As a first-year novice Sister Miriam broke her ankle and, consequently, found her current ministry. “I couldn’t even walk, so they figured I could work in the gift shop.” She discovered an outlet for her creativity, a place she could work and explore and learn. “The pressures [on me] were different in the novitiate and that’s what allowed me to explore. That’s one of the things about Formation...creativity and prayer go together.”

In addition to taking charge of the Monastery Book and Gift Shop, Sister Miriam has taught herself how to knit and crochet, makes rosaries, spends about one morning a week creating stained glass art and enjoys photography and literature. She has been key in bringing definition to the broad group of artisans of the St. Gertrude’s community and spearheading an online presence for the shop. In particular, she continues to develop the shop and the online store as a resource for books on Benedictine spirituality, creativity and prayer. Her Amazon Book Blog has been very successful in helping friends of the Monastery get the books they seek for their spiritual paths.

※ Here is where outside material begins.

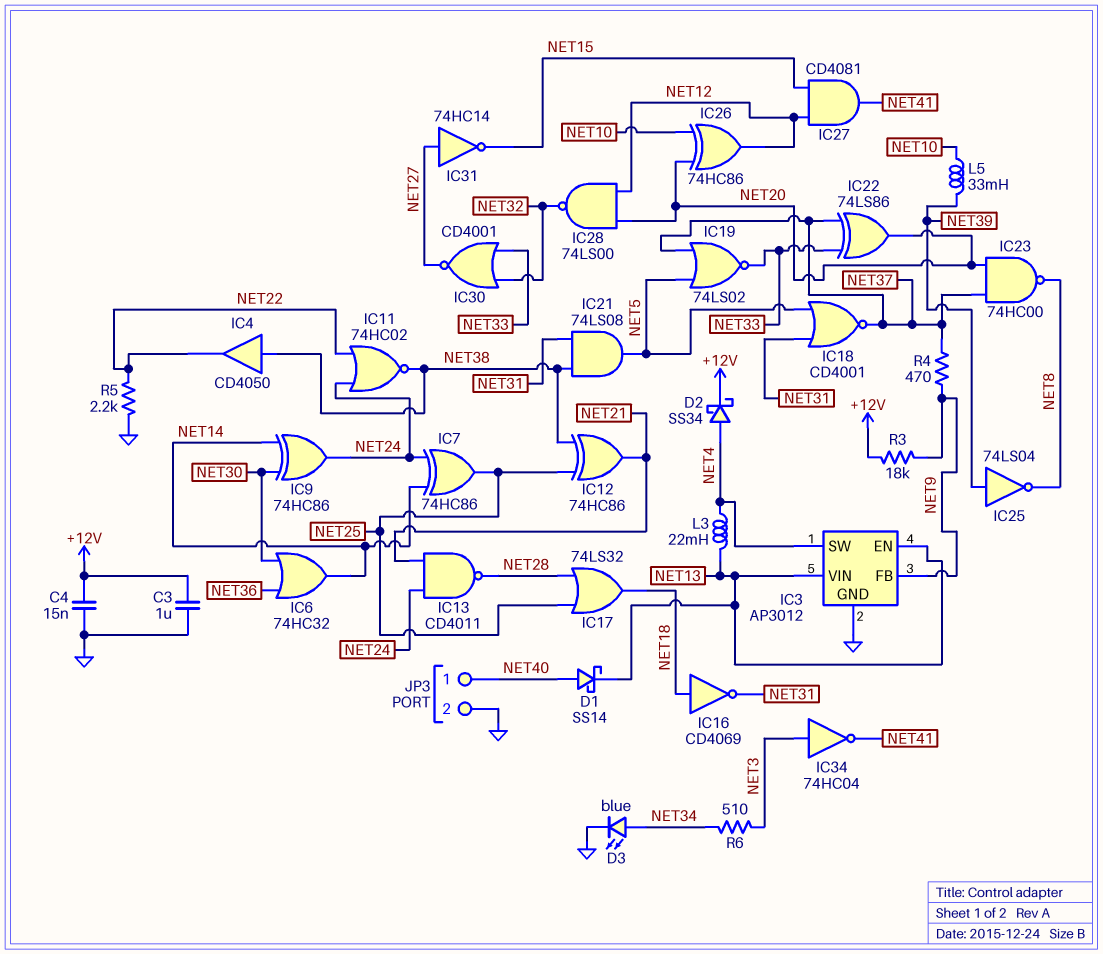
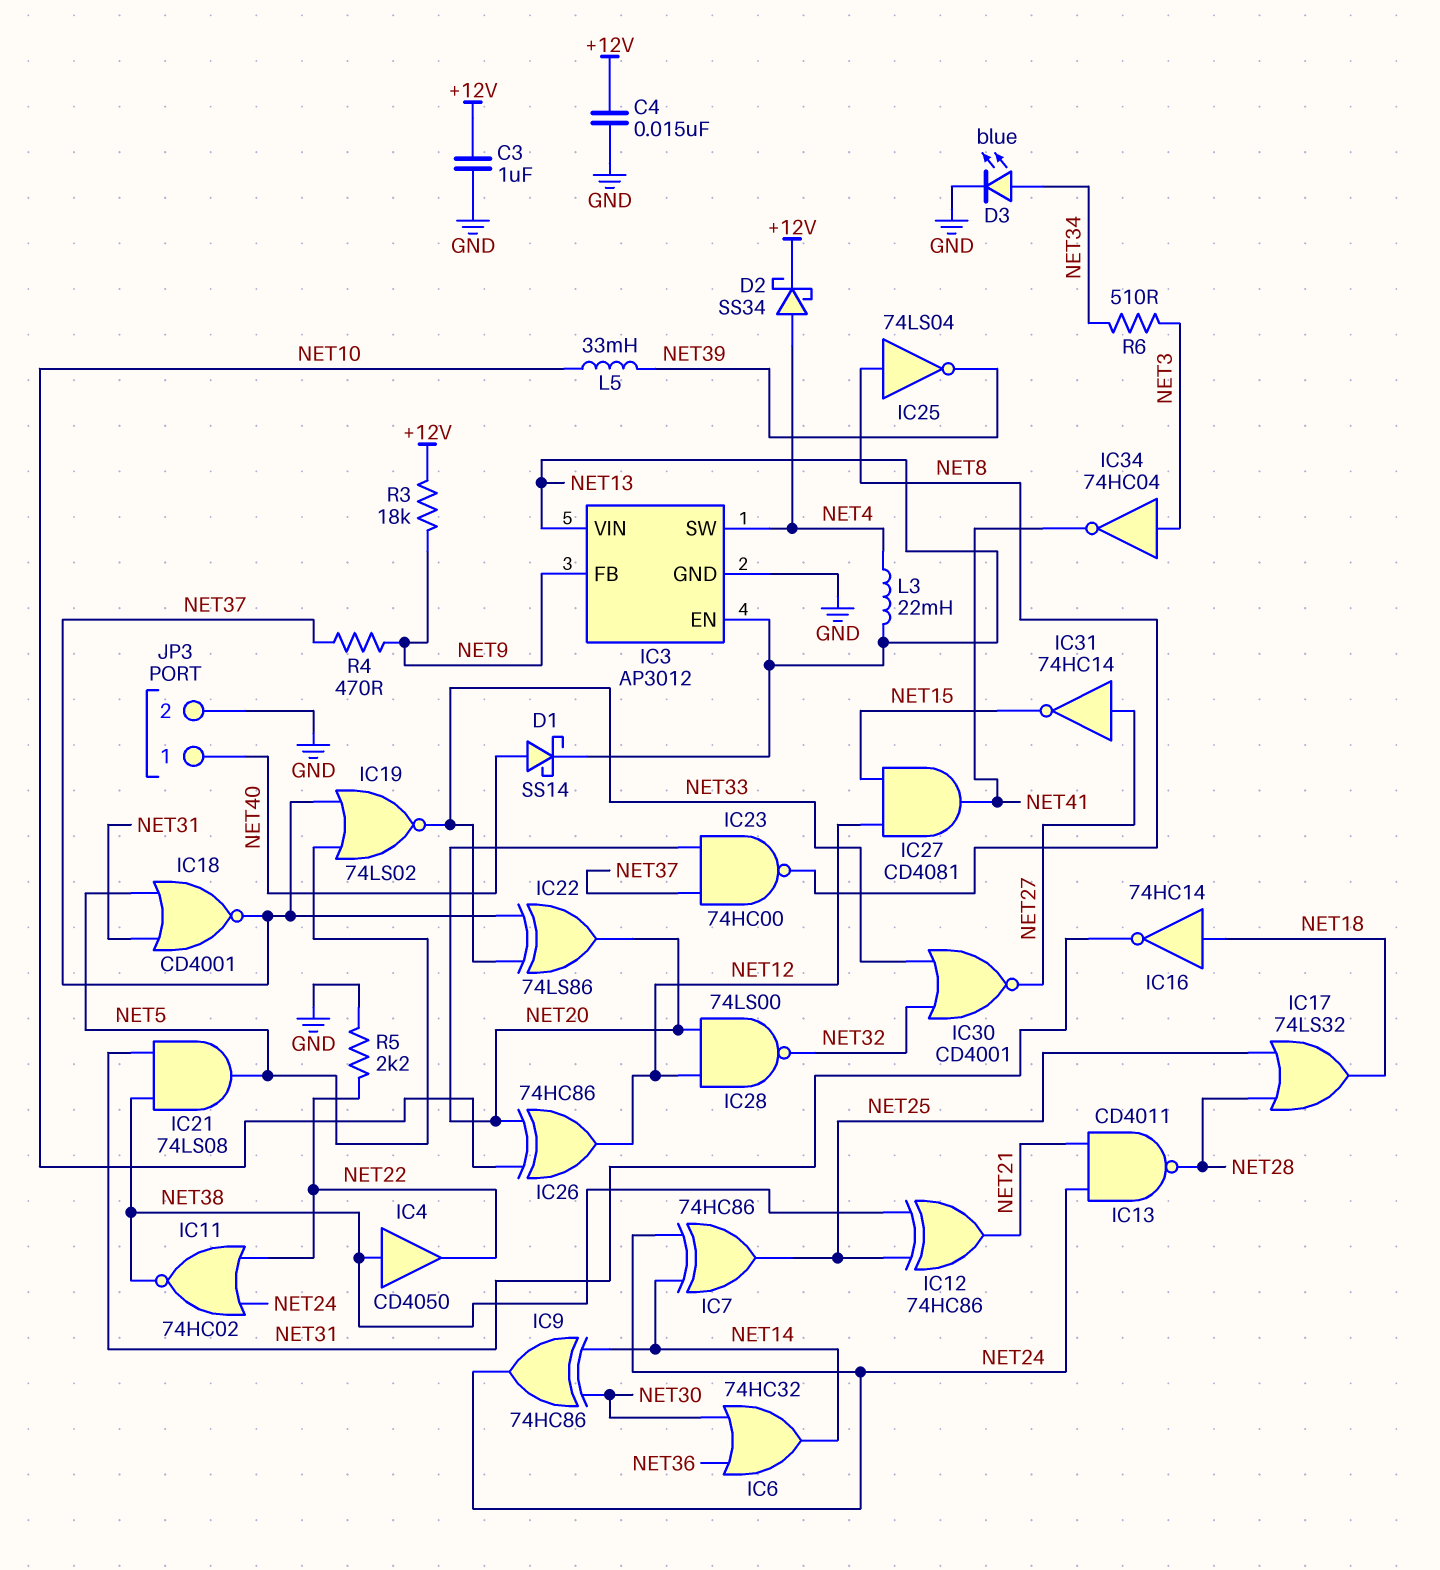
IC16: NOT CD4069 (in NET18, out NET31) -> NOT 74HC14 (in NET18, out NET31)
IC25: NOT 74LS04 (in NET39, out NET8) -> NOT 74LS04 (in NET8, out NET39)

Community living also shapes her. “That’s the most important thing about this life; it’s about the community,” she says. “The wonderful thing about this life is living in community. The hardest thing about living in this life is community.” She keeps a pair of rocks on her windowsill: a rough rock, and a smooth rock that she made smooth by rubbing it against the rough rock. This is her model for living in community. “There are going to be the smooth rock, rough rock situations. That’s where creativity and prayer come in. One flows to the other.”